_Explorer le contenu_.
1. D’après le texte à analyser, quelle substance est associée à la confiance ?
2. Indiquez, s’il vous plaît, si chaque affirmation concorde avec le texte à analyser, en citant les mots décisifs : (a) l’inquiétude principale est que l’IA remplace l’homme ; (b) le vrai risque vient de leaders rigides qui fonctionnent comme des machines ; (c) la CQ repose uniquement sur des compétences sociales.

_Texte à analyser_.
******
- L’article souligne un paradoxe majeur : l’inquiétude n’est pas que l’IA remplace l’homme, mais que l’humain perde son « avantage » en laissant l’IA devenir le mode par défaut.
- L’auteur introduit l’Intelligence Communicationnelle (CQ) comme capacité décisive du leadership. Elle inclut la communication improvisée sous pression, la régulation physiologique en temps réel et l’ajustement du ton et de la présence selon l’état neurologique de l’interlocutore.
- Plus l’IA se perfectionne, plus la CQ devient irremplaçable car elle repose sur la neurobiologie et non seulement sur des compétences sociales.
- La communication humaine est un « superpouvoir neuronal » alliant cortex préfrontal, système limbique, neurones miroirs, oxytocine pour la confiance et dopamine pour la motivation.
- L’IA a inversé la donne en automatisant les « hard skills » traditionnels, transformant les capacités autrefois négligées (lecture des émotions, sécurité psychologique) en avantages stratégiques.
- Le vrai risque réside dans les leaders qui fonctionnent comme des machines : purement transactionnels, détachés et rigides.
📌 Le grand paradoxe de l’ère de l’IA n’est pas l’affrontement entre l’homme et l’IA, mais entre les leaders dotés d’une intelligence communicationnelle (CQ) élevée ou faible. Capacité neurobiologique avant tout, la CQ inclut l’improvisation sous pression et la régulation physiologique. Ainsi, plus l’IA devient sophistiquée, plus la CQ s’impose comme l’atout stratégique majeur du leader.
******
_Données fournies_.
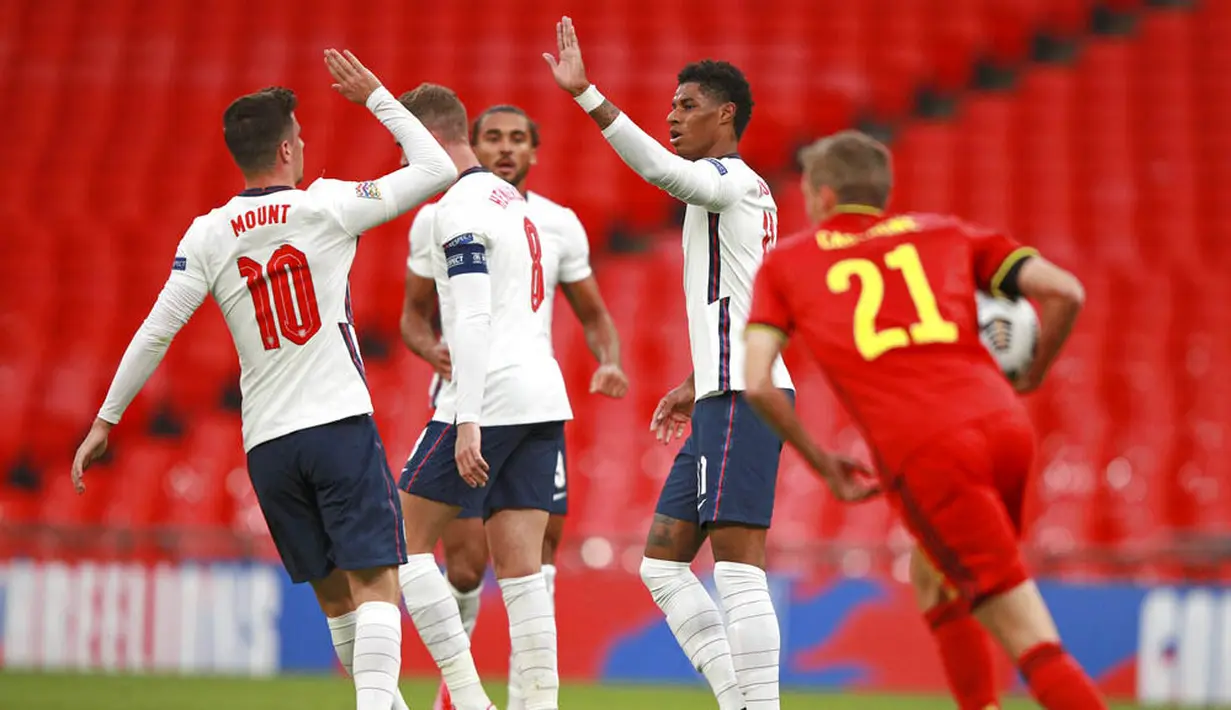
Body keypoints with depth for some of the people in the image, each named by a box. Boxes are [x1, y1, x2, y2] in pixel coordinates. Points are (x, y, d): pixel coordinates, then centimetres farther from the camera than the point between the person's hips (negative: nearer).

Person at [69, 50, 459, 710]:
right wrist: (376, 97, 11)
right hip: (341, 424, -4)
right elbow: (436, 168, 3)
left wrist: (106, 420, 10)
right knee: (374, 582, -9)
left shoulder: (208, 235, 3)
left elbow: (156, 331, 2)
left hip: (267, 445, 4)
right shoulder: (327, 207, -4)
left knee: (334, 594, 14)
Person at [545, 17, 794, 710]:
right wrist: (698, 385, 34)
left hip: (741, 398, -10)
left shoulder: (729, 179, -8)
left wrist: (587, 94, -36)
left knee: (739, 569, -12)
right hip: (728, 394, 10)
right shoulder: (750, 191, 23)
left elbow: (662, 168, -30)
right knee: (663, 562, 11)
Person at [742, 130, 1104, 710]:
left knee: (1033, 641, -4)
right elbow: (1066, 291, 12)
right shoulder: (944, 233, 24)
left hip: (924, 453, -4)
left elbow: (756, 384, 6)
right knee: (935, 576, 31)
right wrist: (1029, 378, 27)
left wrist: (823, 464, 18)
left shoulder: (785, 264, 20)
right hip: (1003, 425, 4)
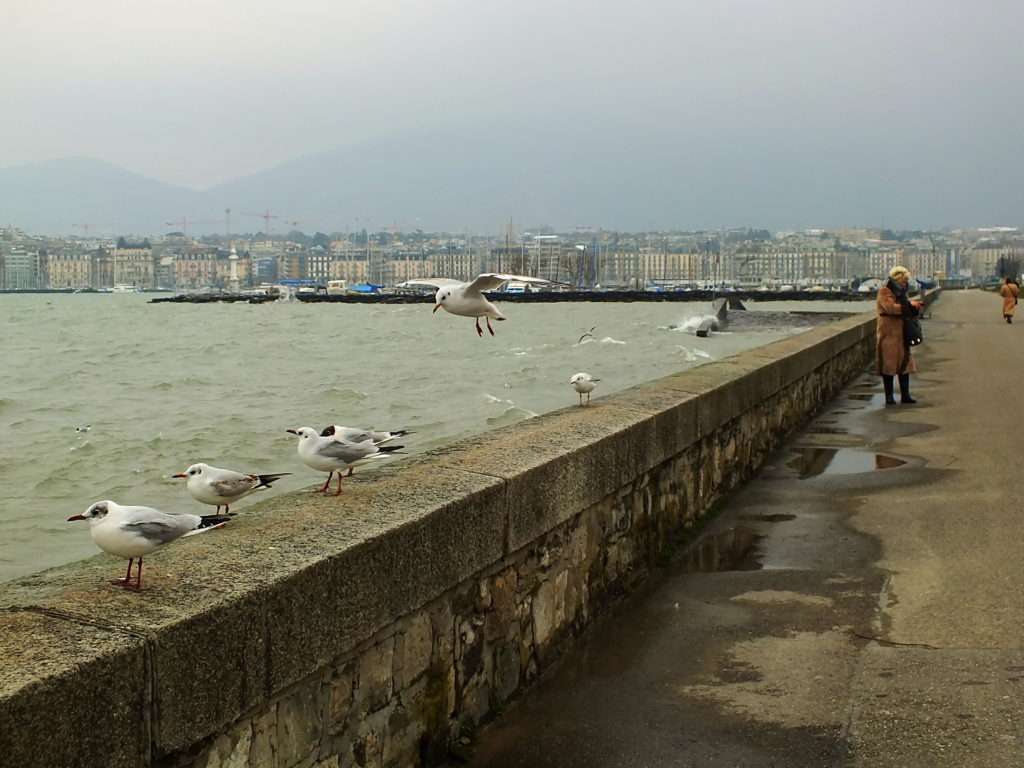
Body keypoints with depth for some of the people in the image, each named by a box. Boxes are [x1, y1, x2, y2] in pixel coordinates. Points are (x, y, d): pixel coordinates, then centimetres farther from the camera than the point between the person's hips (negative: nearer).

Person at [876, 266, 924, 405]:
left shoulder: (901, 292, 18)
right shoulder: (884, 292, -8)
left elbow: (907, 311, 22)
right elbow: (890, 307, -24)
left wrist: (915, 307, 1)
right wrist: (909, 305, -25)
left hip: (902, 335, 8)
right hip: (888, 334, -8)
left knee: (905, 363, 6)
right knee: (888, 366, -3)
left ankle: (905, 395, 11)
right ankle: (889, 396, 2)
******
_Réponses_.
1. L’oxytocine.

2.
(a) Non : « l’inquiétude n’est pas que l’IA remplace l’homme ».
(b) Oui : « Le vrai risque réside dans les leaders qui fonctionnent comme des machines : purement transactionnels, détachés et rigides ».
(c) Non : « elle repose sur la neurobiologie et non seulement sur des compétences sociales ».